Feminists have done important work interrogating problematic myths of female sexuality that are often used to blame rape survivors for their own victimization. But, as these responses to the Mad Men scene demonstrate, parallel myths that obfuscate male victims remain entrenched. The underlying problem here is that we too easily lapse into gender scripts instead of seeing people as complex human beings. Neither sex has a complete monopoly on agency, consent, vulnerability--or even power.
Das ist genau die Auffassung, die zu den zentralen Ansichten der Männerrechtsbewegung gehört – wofür diese Bewegung immer wieder auf unanständigste Weise verfemt wird.
Wie schon einleitend erwähnt, führte Rines Artikel zu einiger Resonanz in der amerikanischen Männerrechtsbewegung. So fasste Rine für das
Good Men Project den Inhalt der fraglichen "Mad-Men"-Epsiode selbst auf angemessene Weise zusammen, was dort zu einem weiteren Beitrag führte:
Facing the Reality of Men Who’ve Been Raped By Women. Und in dem Blog
"Toy Soldiers", wo sexuelle Gewalt gegen Jungen und Männer zu den Kernthemen gehört, heißt es:
While Rine is quick to credit feminists for doing "important work interrogating problematic myths of female sexuality that are often used to blame rape survivors for their own victimization," she fails to note that very work is ironically the reason why the CDC defined "being forced to penetrate" as separate from "rape." A representative from the CDC admitted as much when asked about the different definition.
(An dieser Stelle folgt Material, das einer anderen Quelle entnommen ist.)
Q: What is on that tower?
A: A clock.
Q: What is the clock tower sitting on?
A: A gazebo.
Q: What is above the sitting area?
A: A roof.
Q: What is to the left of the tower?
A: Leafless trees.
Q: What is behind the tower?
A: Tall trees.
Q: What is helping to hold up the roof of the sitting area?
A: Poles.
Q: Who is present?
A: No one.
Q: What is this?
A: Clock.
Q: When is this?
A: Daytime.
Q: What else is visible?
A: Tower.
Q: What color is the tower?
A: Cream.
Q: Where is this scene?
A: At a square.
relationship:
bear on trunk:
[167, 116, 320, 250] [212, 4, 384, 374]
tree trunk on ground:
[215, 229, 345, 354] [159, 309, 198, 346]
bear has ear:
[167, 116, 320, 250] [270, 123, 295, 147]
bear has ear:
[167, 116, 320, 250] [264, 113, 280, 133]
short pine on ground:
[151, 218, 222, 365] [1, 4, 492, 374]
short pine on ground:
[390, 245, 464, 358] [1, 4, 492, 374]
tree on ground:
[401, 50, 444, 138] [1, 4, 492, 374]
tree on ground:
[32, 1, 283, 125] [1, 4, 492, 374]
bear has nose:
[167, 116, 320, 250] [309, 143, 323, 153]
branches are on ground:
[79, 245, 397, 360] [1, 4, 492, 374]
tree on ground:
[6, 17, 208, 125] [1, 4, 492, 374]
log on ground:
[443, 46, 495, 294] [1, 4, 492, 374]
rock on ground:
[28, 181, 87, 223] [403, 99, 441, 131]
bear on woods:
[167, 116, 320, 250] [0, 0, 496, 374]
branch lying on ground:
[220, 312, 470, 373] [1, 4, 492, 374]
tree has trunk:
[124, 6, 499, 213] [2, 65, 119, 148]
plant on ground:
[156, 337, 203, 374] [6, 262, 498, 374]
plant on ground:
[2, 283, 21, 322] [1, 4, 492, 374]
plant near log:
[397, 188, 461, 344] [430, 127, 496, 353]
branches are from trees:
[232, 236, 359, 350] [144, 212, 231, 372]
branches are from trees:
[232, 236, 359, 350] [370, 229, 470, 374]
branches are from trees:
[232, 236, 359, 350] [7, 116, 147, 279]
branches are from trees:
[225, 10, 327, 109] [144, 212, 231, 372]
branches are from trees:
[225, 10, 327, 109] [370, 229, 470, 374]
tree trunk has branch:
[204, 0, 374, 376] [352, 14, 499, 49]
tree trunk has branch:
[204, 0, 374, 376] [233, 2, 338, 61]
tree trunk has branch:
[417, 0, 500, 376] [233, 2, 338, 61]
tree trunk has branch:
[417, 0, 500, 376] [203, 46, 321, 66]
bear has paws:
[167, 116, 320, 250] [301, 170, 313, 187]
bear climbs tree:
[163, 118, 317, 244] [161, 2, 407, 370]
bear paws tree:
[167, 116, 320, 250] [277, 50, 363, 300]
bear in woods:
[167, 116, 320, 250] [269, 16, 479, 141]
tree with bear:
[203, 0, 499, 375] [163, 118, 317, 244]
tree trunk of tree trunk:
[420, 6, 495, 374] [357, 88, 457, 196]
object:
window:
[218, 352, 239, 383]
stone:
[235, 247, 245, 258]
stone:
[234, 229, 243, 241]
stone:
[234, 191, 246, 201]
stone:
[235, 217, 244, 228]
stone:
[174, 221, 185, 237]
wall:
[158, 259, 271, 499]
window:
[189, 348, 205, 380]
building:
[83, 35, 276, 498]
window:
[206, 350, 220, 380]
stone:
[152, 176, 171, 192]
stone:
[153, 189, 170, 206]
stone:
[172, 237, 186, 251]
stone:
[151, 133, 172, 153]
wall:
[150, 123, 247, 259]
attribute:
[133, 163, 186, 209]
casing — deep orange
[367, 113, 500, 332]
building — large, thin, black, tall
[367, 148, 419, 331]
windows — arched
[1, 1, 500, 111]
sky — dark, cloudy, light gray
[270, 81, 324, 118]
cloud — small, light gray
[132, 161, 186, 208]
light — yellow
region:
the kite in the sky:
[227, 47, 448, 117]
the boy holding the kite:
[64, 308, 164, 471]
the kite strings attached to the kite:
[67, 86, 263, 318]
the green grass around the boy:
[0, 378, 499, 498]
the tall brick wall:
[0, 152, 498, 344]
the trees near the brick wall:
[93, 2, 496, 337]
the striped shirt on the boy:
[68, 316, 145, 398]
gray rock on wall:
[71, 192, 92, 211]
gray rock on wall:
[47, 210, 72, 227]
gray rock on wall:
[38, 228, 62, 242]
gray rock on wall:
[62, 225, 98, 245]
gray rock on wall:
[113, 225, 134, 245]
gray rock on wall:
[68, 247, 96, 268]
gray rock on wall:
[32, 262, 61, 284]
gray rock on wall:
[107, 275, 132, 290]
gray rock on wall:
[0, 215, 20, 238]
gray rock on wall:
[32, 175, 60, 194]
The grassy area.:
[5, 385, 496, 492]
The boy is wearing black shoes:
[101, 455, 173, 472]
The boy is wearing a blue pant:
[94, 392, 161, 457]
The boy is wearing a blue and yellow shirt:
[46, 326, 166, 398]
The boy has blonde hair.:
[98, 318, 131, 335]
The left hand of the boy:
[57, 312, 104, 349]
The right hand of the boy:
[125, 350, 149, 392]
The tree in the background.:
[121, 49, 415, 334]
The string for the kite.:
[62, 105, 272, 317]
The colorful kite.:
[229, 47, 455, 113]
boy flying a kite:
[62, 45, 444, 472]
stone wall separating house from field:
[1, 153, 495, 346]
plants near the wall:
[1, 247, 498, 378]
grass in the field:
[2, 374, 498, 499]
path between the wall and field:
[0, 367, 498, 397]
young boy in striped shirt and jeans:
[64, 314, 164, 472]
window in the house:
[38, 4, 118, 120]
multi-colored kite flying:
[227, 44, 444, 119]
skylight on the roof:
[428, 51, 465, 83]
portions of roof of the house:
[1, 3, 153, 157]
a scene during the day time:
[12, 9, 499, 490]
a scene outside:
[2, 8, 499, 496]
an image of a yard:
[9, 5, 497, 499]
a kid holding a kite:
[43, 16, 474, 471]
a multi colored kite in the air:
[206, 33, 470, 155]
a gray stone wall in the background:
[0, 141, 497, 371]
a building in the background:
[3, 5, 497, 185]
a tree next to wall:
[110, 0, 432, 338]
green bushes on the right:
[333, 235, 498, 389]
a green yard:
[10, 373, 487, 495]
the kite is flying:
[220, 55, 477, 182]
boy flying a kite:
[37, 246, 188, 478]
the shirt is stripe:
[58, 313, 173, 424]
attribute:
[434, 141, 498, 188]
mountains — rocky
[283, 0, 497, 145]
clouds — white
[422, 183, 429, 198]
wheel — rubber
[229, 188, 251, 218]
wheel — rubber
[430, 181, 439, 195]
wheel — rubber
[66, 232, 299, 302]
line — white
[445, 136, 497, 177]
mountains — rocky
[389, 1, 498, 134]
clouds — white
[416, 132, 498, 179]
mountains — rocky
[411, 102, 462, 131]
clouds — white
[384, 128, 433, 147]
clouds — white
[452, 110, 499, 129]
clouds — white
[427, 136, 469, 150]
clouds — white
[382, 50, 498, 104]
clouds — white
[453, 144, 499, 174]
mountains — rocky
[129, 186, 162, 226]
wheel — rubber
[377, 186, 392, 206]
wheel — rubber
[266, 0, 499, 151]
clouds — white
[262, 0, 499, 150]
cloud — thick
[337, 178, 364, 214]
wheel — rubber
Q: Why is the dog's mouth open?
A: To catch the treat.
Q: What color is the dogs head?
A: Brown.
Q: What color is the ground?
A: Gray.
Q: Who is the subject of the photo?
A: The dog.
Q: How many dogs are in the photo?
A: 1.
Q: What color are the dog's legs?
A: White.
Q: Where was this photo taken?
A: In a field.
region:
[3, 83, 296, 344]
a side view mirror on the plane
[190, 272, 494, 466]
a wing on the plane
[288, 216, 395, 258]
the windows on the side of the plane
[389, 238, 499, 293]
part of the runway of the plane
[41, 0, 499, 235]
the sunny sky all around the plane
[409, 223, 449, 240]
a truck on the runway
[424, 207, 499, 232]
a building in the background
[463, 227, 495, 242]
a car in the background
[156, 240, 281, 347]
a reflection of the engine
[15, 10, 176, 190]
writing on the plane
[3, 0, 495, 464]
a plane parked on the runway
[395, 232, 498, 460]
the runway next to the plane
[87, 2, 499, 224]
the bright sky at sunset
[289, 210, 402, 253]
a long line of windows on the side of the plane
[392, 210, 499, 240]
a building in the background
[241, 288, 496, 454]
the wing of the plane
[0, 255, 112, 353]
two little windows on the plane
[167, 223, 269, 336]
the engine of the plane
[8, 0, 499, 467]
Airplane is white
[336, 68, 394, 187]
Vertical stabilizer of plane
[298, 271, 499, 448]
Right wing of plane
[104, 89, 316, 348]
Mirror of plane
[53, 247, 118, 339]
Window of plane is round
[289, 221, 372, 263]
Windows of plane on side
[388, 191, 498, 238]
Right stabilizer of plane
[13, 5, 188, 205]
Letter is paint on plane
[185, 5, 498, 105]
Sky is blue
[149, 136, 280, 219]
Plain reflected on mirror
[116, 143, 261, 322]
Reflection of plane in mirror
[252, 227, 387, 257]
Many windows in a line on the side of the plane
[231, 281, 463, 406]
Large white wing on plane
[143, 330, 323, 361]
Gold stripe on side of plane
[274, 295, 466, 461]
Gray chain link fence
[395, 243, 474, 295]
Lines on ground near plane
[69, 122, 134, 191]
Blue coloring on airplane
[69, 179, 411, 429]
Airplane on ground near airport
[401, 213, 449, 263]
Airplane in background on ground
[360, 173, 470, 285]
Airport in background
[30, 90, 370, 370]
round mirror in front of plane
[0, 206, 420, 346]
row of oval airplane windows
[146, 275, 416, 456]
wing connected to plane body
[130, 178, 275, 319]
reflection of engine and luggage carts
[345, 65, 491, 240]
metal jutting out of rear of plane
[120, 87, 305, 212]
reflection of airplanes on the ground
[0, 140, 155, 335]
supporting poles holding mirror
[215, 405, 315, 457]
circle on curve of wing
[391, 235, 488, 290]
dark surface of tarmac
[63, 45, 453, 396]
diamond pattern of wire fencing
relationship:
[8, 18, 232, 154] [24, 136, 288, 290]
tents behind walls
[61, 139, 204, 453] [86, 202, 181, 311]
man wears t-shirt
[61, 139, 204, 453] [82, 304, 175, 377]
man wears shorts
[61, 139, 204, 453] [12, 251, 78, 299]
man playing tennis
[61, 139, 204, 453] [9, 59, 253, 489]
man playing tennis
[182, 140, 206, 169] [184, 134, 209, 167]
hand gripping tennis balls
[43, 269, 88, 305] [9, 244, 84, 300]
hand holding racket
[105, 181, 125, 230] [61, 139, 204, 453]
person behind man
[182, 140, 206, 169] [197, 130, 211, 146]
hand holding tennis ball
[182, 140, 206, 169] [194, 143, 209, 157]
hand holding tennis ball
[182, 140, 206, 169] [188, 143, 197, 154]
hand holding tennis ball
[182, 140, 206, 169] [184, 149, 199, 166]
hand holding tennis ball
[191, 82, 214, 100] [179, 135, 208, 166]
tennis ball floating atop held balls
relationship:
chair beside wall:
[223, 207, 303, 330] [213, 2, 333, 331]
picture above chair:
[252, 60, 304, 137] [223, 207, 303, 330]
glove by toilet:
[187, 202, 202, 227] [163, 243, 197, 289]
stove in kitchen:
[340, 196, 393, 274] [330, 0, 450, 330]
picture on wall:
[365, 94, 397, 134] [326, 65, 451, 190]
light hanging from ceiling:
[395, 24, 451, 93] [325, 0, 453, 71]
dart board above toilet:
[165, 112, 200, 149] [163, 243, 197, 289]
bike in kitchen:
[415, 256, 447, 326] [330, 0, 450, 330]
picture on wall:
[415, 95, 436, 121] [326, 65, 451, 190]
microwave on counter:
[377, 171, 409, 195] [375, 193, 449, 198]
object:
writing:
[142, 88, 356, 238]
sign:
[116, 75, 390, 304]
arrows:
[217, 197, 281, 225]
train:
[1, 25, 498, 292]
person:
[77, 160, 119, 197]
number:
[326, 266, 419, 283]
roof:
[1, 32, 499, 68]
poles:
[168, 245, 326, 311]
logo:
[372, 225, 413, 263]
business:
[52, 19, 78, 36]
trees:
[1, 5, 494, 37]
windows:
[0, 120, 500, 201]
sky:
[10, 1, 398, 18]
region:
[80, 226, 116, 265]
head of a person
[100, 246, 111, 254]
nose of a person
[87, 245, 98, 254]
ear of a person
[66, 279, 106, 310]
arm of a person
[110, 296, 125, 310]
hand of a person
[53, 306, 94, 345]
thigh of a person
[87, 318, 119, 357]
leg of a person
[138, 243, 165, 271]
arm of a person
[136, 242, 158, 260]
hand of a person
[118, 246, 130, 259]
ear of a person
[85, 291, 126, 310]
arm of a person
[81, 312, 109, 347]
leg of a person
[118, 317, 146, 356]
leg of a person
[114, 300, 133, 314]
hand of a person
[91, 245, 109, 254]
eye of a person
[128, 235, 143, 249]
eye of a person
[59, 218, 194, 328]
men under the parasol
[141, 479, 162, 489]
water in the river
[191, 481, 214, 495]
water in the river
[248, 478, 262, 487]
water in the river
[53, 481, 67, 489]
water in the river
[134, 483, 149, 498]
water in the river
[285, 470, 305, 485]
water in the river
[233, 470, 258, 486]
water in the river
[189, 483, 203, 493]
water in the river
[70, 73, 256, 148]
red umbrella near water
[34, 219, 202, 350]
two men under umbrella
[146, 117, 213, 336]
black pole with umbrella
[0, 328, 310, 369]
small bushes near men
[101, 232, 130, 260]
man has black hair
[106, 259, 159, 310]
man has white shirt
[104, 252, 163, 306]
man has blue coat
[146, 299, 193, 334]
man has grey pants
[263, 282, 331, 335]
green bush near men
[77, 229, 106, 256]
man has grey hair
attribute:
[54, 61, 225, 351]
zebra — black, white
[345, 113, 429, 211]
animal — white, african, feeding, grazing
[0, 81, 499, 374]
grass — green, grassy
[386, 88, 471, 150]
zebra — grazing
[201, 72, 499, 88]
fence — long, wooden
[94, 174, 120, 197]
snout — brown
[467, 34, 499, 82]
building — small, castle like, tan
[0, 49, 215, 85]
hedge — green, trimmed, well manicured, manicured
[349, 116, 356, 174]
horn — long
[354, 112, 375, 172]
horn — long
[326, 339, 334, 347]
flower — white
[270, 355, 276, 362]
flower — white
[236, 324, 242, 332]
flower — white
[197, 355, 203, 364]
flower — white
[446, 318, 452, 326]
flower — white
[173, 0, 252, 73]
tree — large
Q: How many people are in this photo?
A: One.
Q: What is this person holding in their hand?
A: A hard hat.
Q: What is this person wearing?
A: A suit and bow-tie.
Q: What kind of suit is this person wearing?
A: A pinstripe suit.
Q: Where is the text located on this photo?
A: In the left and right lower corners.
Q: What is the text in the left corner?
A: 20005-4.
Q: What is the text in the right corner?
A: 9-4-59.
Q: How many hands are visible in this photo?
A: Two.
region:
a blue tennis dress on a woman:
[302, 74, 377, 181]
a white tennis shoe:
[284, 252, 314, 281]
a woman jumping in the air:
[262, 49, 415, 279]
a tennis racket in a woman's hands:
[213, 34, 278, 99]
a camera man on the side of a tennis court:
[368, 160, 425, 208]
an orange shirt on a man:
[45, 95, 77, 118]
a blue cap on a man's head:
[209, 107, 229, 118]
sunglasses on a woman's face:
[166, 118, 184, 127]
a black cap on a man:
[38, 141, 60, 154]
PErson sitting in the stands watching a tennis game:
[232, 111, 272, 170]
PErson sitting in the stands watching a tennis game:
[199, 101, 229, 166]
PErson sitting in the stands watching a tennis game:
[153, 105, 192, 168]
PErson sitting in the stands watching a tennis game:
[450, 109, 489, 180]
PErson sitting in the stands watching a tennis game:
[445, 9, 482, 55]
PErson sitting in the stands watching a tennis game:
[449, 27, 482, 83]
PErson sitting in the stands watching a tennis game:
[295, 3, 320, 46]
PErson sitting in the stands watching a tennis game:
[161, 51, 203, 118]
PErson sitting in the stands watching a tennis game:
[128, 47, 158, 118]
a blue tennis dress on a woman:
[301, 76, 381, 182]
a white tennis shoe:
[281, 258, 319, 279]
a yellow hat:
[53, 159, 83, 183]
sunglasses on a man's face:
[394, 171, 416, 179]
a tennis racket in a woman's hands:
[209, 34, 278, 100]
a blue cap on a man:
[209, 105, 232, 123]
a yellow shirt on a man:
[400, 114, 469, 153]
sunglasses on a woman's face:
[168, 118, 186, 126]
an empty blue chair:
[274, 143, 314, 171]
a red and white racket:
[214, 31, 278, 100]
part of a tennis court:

That said, there is some good news. While female-on-male rape is still treated as comical or worthy of back-slapping, more people are beginning to take these cases seriously. This comes largely from male survivors coming forward, male survivor organizations, and the complaints made by the men’s movement about the treatment of male survivors. It is has also happened despite the largely negative response from feminists at the increased acknowledgement of this issue. Yet some feminists are starting to take the issue seriously because the evidence overwhelmingly shows that women do rape men and boys and are responsible for most of the sexual violence males experience.
(In der Kommentarspalte unter dem Artikel meldet sich auch Abigail Rine zu Wort. Dabei erwähnt sie unter anderem, dass sich die feministische Blogosphäre bei diesem Thema auch nach ihrem Artikel tot stellt.)
Es gibt Grund für mindestens verhaltenen Optimismus. Wir Männerrechtler werden dafür ohne Ende angefeindet werden, aber wir werden Themen wie dieses weiterhin aufs Tapet bringen – bis sie die öffentliche Aufmerksamkeit erhalten, die sie verdienen. Auch wenn das als "Störung" des "Geschlechterdialogs" empfunden wird und es noch so manche Konferenz und so manchen dämlichen Beitrag in den Medien über unsere angebliche "Frauenfeindlichkeit" zu überstehen gilt. Wir müssen uns anscheinend wirklich durchrempeln, um endlich Gehör zu finden (schrieb er, als ob das nach über zehn Jahren geschlechterpolitischer Arbeit etwas Neues für ihn wäre).